Die Menisiken aus weichem knorpeligem Gewebe zwischen Oberschenkelrundung und flachem Schienbeinkopf haben sowohl eine Stabilisations- als auch eine Stossdämpferfunktion. Durch die große Belastung  kommt es sehr oft zu Verletzungen beider Menisken mit Ruhe- und Belastungsschmerzen, Gelenkwasserbildung bis zu Einklemmungserscheinungen.

Meniskusverletzungen

Es gibt hauptsächlich 2 Gründe für Meniskusverletzungen: der weiche Faserknorpel von Innen- und Außenmeniskus wird durch akute Gewalteinwirkung auf das Knie verletzt oder verliert durch ständige zu große ungünstige Belastung seine Elastizität und reißt.
Die Folgen sind: Ruhe- aber auch Belastungsschmerzen, Flüssigkeitsbildung im Kniegelenk, bis zur akuten Einklemmung mit federnder Streckhemmung.

Behandlung/Operationstechnik

Bei erfolgloser konservativer Behandlung mit Schonung, lokal entzündungshemmenden Maßnahmen und funktionellen Verbänden, ist eine Arthroskopie erforderlich.

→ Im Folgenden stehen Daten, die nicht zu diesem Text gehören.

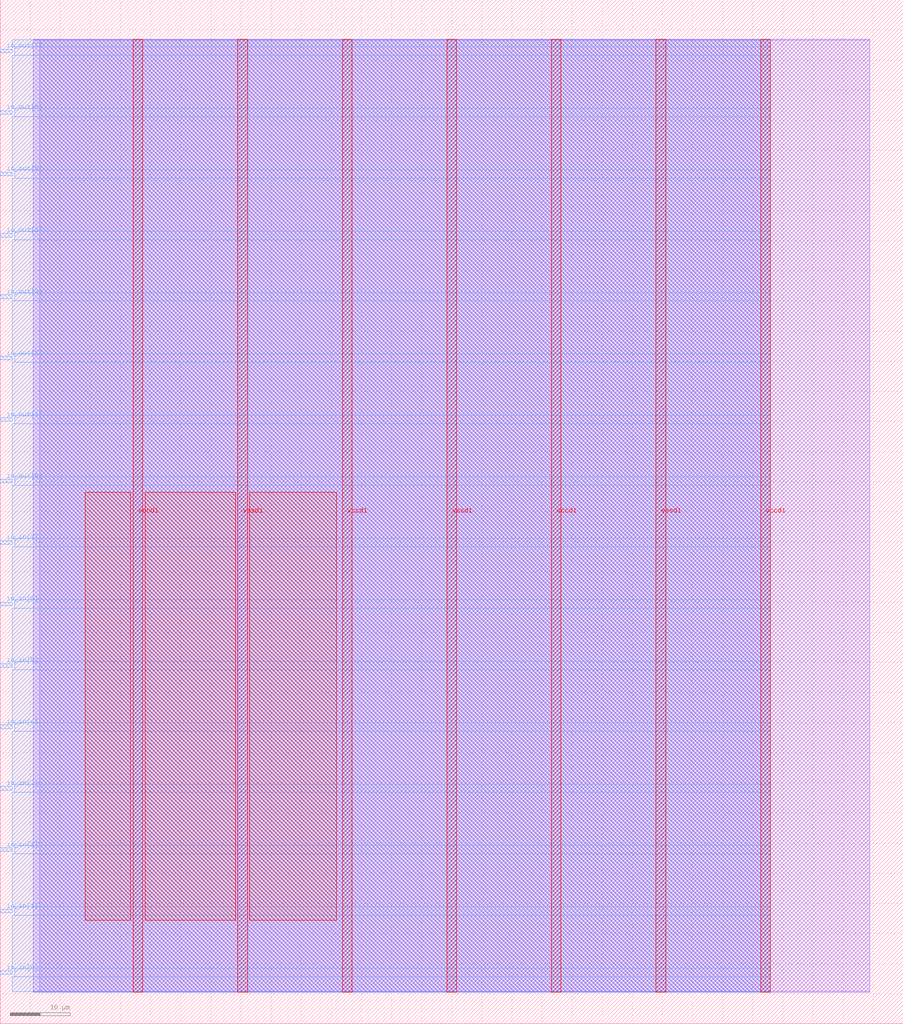
<source format=lef>
VERSION 5.7 ;
  NOWIREEXTENSIONATPIN ON ;
  DIVIDERCHAR "/" ;
  BUSBITCHARS "[]" ;
MACRO user_module_349934460979905106
  CLASS BLOCK ;
  FOREIGN user_module_349934460979905106 ;
  ORIGIN 0.000 0.000 ;
  SIZE 150.000 BY 170.000 ;
  PIN io_in[0]
    DIRECTION INPUT ;
    USE SIGNAL ;
    PORT
      LAYER met3 ;
        RECT 0.000 8.200 2.000 8.800 ;
    END
  END io_in[0]
  PIN io_in[1]
    DIRECTION INPUT ;
    USE SIGNAL ;
    PORT
      LAYER met3 ;
        RECT 0.000 18.400 2.000 19.000 ;
    END
  END io_in[1]
  PIN io_in[2]
    DIRECTION INPUT ;
    USE SIGNAL ;
    PORT
      LAYER met3 ;
        RECT 0.000 28.600 2.000 29.200 ;
    END
  END io_in[2]
  PIN io_in[3]
    DIRECTION INPUT ;
    USE SIGNAL ;
    PORT
      LAYER met3 ;
        RECT 0.000 38.800 2.000 39.400 ;
    END
  END io_in[3]
  PIN io_in[4]
    DIRECTION INPUT ;
    USE SIGNAL ;
    PORT
      LAYER met3 ;
        RECT 0.000 49.000 2.000 49.600 ;
    END
  END io_in[4]
  PIN io_in[5]
    DIRECTION INPUT ;
    USE SIGNAL ;
    PORT
      LAYER met3 ;
        RECT 0.000 59.200 2.000 59.800 ;
    END
  END io_in[5]
  PIN io_in[6]
    DIRECTION INPUT ;
    USE SIGNAL ;
    PORT
      LAYER met3 ;
        RECT 0.000 69.400 2.000 70.000 ;
    END
  END io_in[6]
  PIN io_in[7]
    DIRECTION INPUT ;
    USE SIGNAL ;
    PORT
      LAYER met3 ;
        RECT 0.000 79.600 2.000 80.200 ;
    END
  END io_in[7]
  PIN io_out[0]
    DIRECTION OUTPUT TRISTATE ;
    USE SIGNAL ;
    PORT
      LAYER met3 ;
        RECT 0.000 89.800 2.000 90.400 ;
    END
  END io_out[0]
  PIN io_out[1]
    DIRECTION OUTPUT TRISTATE ;
    USE SIGNAL ;
    PORT
      LAYER met3 ;
        RECT 0.000 100.000 2.000 100.600 ;
    END
  END io_out[1]
  PIN io_out[2]
    DIRECTION OUTPUT TRISTATE ;
    USE SIGNAL ;
    PORT
      LAYER met3 ;
        RECT 0.000 110.200 2.000 110.800 ;
    END
  END io_out[2]
  PIN io_out[3]
    DIRECTION OUTPUT TRISTATE ;
    USE SIGNAL ;
    PORT
      LAYER met3 ;
        RECT 0.000 120.400 2.000 121.000 ;
    END
  END io_out[3]
  PIN io_out[4]
    DIRECTION OUTPUT TRISTATE ;
    USE SIGNAL ;
    PORT
      LAYER met3 ;
        RECT 0.000 130.600 2.000 131.200 ;
    END
  END io_out[4]
  PIN io_out[5]
    DIRECTION OUTPUT TRISTATE ;
    USE SIGNAL ;
    PORT
      LAYER met3 ;
        RECT 0.000 140.800 2.000 141.400 ;
    END
  END io_out[5]
  PIN io_out[6]
    DIRECTION OUTPUT TRISTATE ;
    USE SIGNAL ;
    PORT
      LAYER met3 ;
        RECT 0.000 151.000 2.000 151.600 ;
    END
  END io_out[6]
  PIN io_out[7]
    DIRECTION OUTPUT TRISTATE ;
    USE SIGNAL ;
    PORT
      LAYER met3 ;
        RECT 0.000 161.200 2.000 161.800 ;
    END
  END io_out[7]
  PIN vccd1
    DIRECTION INOUT ;
    USE POWER ;
    PORT
      LAYER met4 ;
        RECT 22.090 5.200 23.690 163.440 ;
    END
    PORT
      LAYER met4 ;
        RECT 56.830 5.200 58.430 163.440 ;
    END
    PORT
      LAYER met4 ;
        RECT 91.570 5.200 93.170 163.440 ;
    END
    PORT
      LAYER met4 ;
        RECT 126.310 5.200 127.910 163.440 ;
    END
  END vccd1
  PIN vssd1
    DIRECTION INOUT ;
    USE GROUND ;
    PORT
      LAYER met4 ;
        RECT 39.460 5.200 41.060 163.440 ;
    END
    PORT
      LAYER met4 ;
        RECT 74.200 5.200 75.800 163.440 ;
    END
    PORT
      LAYER met4 ;
        RECT 108.940 5.200 110.540 163.440 ;
    END
  END vssd1
  OBS
      LAYER li1 ;
        RECT 5.520 5.355 144.440 163.285 ;
      LAYER met1 ;
        RECT 5.520 5.200 144.440 163.440 ;
      LAYER met2 ;
        RECT 6.540 5.255 127.880 163.385 ;
      LAYER met3 ;
        RECT 2.000 162.200 127.900 163.365 ;
        RECT 2.400 160.800 127.900 162.200 ;
        RECT 2.000 152.000 127.900 160.800 ;
        RECT 2.400 150.600 127.900 152.000 ;
        RECT 2.000 141.800 127.900 150.600 ;
        RECT 2.400 140.400 127.900 141.800 ;
        RECT 2.000 131.600 127.900 140.400 ;
        RECT 2.400 130.200 127.900 131.600 ;
        RECT 2.000 121.400 127.900 130.200 ;
        RECT 2.400 120.000 127.900 121.400 ;
        RECT 2.000 111.200 127.900 120.000 ;
        RECT 2.400 109.800 127.900 111.200 ;
        RECT 2.000 101.000 127.900 109.800 ;
        RECT 2.400 99.600 127.900 101.000 ;
        RECT 2.000 90.800 127.900 99.600 ;
        RECT 2.400 89.400 127.900 90.800 ;
        RECT 2.000 80.600 127.900 89.400 ;
        RECT 2.400 79.200 127.900 80.600 ;
        RECT 2.000 70.400 127.900 79.200 ;
        RECT 2.400 69.000 127.900 70.400 ;
        RECT 2.000 60.200 127.900 69.000 ;
        RECT 2.400 58.800 127.900 60.200 ;
        RECT 2.000 50.000 127.900 58.800 ;
        RECT 2.400 48.600 127.900 50.000 ;
        RECT 2.000 39.800 127.900 48.600 ;
        RECT 2.400 38.400 127.900 39.800 ;
        RECT 2.000 29.600 127.900 38.400 ;
        RECT 2.400 28.200 127.900 29.600 ;
        RECT 2.000 19.400 127.900 28.200 ;
        RECT 2.400 18.000 127.900 19.400 ;
        RECT 2.000 9.200 127.900 18.000 ;
        RECT 2.400 7.800 127.900 9.200 ;
        RECT 2.000 5.275 127.900 7.800 ;
      LAYER met4 ;
        RECT 14.095 17.175 21.690 88.225 ;
        RECT 24.090 17.175 39.060 88.225 ;
        RECT 41.460 17.175 55.825 88.225 ;
  END
END user_module_349934460979905106
END LIBRARY


</source>
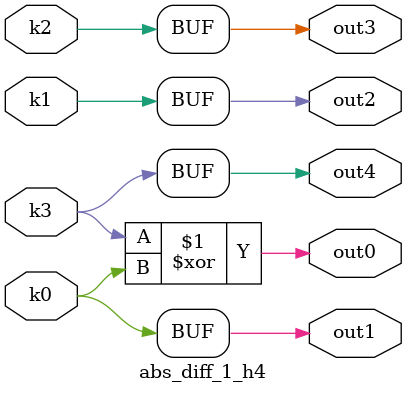
<source format=v>
module abs_diff_1(pi00, pi01, pi02, pi03, pi04, pi05, pi06, pi07, pi08, pi09, po0, po1, po2, po3, po4);
input pi00, pi01, pi02, pi03, pi04, pi05, pi06, pi07, pi08, pi09;
output po0, po1, po2, po3, po4;
wire k0, k1, k2, k3;
abs_diff_1_w4 DUT1 (pi00, pi01, pi02, pi03, pi04, pi05, pi06, pi07, pi08, pi09, k0, k1, k2, k3);
abs_diff_1_h4 DUT2 (k0, k1, k2, k3, po0, po1, po2, po3, po4);
endmodule

module abs_diff_1_w4(in9, in8, in7, in6, in5, in4, in3, in2, in1, in0, k3, k2, k1, k0);
input in9, in8, in7, in6, in5, in4, in3, in2, in1, in0;
output k3, k2, k1, k0;
assign k0 =   ((in7 ^ in4) | ((((~in0 | (in9 & ~in6)) & (in9 | ~in6)) | (in8 & ~in5)) & (in8 | ~in5))) & ((~in7 ^ in4) | ((in6 | (((~in8 & in5) | (~in3 & ~in9)) & (in2 | (~in0 & ~in9)))) & (in2 | (~in3 & (in5 | in9 | ~in6))) & (~in8 | in5) & (~in3 | ~in9 | (~in8 & in5)))) & (in2 | ((~in3 | ((~in9 | in6) & (~in8 | in5))) & (~in0 | ((~in9 | ~in6) & (~in8 | in5 | in6))) & in1 & (~in8 | (in5 ? (in9 | ~in6) : (~in9 | in6)))));
assign k1 =   ((in8 ^ in5) & (in2 ? ((in9 & ~in6) | (in3 & (in9 | ~in6))) : (((~in9 | in6) & (in1 ? in3 : in0)) | (in0 & in1 & (in9 | ~in6)) | (~in1 & ~in9 & in6)))) | ((~in8 ^ in5) & ((in0 & ((~in9 & (in2 | (in1 & in6))) | (in6 & in2))) | (~in2 & ((in3 & ((in9 & ~in6) | (~in1 & (in9 | ~in6)))) | (~in1 & in9 & ~in6))) | (~in9 & in6 & in2))) | (in0 & in3 & in1 & ~in2);
assign k2 =   ((~in9 ^ in6) & ((~in2 & ~in1) ? in0 : in3)) | ((in9 ^ in6) & ((~in2 & ~in1) ? in3 : in0));
assign k3 =   (((in9 & (~in6 | in3)) | (~in6 & in3)) & (in7 | ~in4) & (in8 | ~in5)) | (in8 & ~in5 & (in7 | ~in4)) | (in7 & ~in4);
endmodule

module abs_diff_1_h4(k3, k2, k1, k0, out4, out3, out2, out1, out0);
input k3, k2, k1, k0;
output out4, out3, out2, out1, out0;
assign out0 = k3 ^ k0;
assign out1 = k0;
assign out2 = k1;
assign out3 = k2;
assign out4 = k3;
endmodule

</source>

Die Arthroskopie wird meistens ambulant und in Kurz- oder Teilnarkose durchgeführt. Besonders bei akuten Verletzungen wird, wenn möglich, ein Meniskusrissarthroskopisch genäht oder geklammert mit sich auflösendem Material. Bei starken degenerativen Gewebeveränderungen, muss sparsam ein Teil vom Meniskus entfernt werden.

Danach ist eine frühe Mobilisation mit Gehstöcken und zunehmender Belastung bis zur Schmerzgrenze möglich. Die volle Belastung wird meistens nach 3 Tagen erreicht. Lediglich bei Naht des Meniskus ist eine Entlastung bzw. Teilbelastung für 6 Wochen erforderlich. In beiden Fällen werden postoperativ eine Thromboseprophylaxe mit niedermolekularem Heparin, sowie eine intensive Physiotherapie durchgeführt.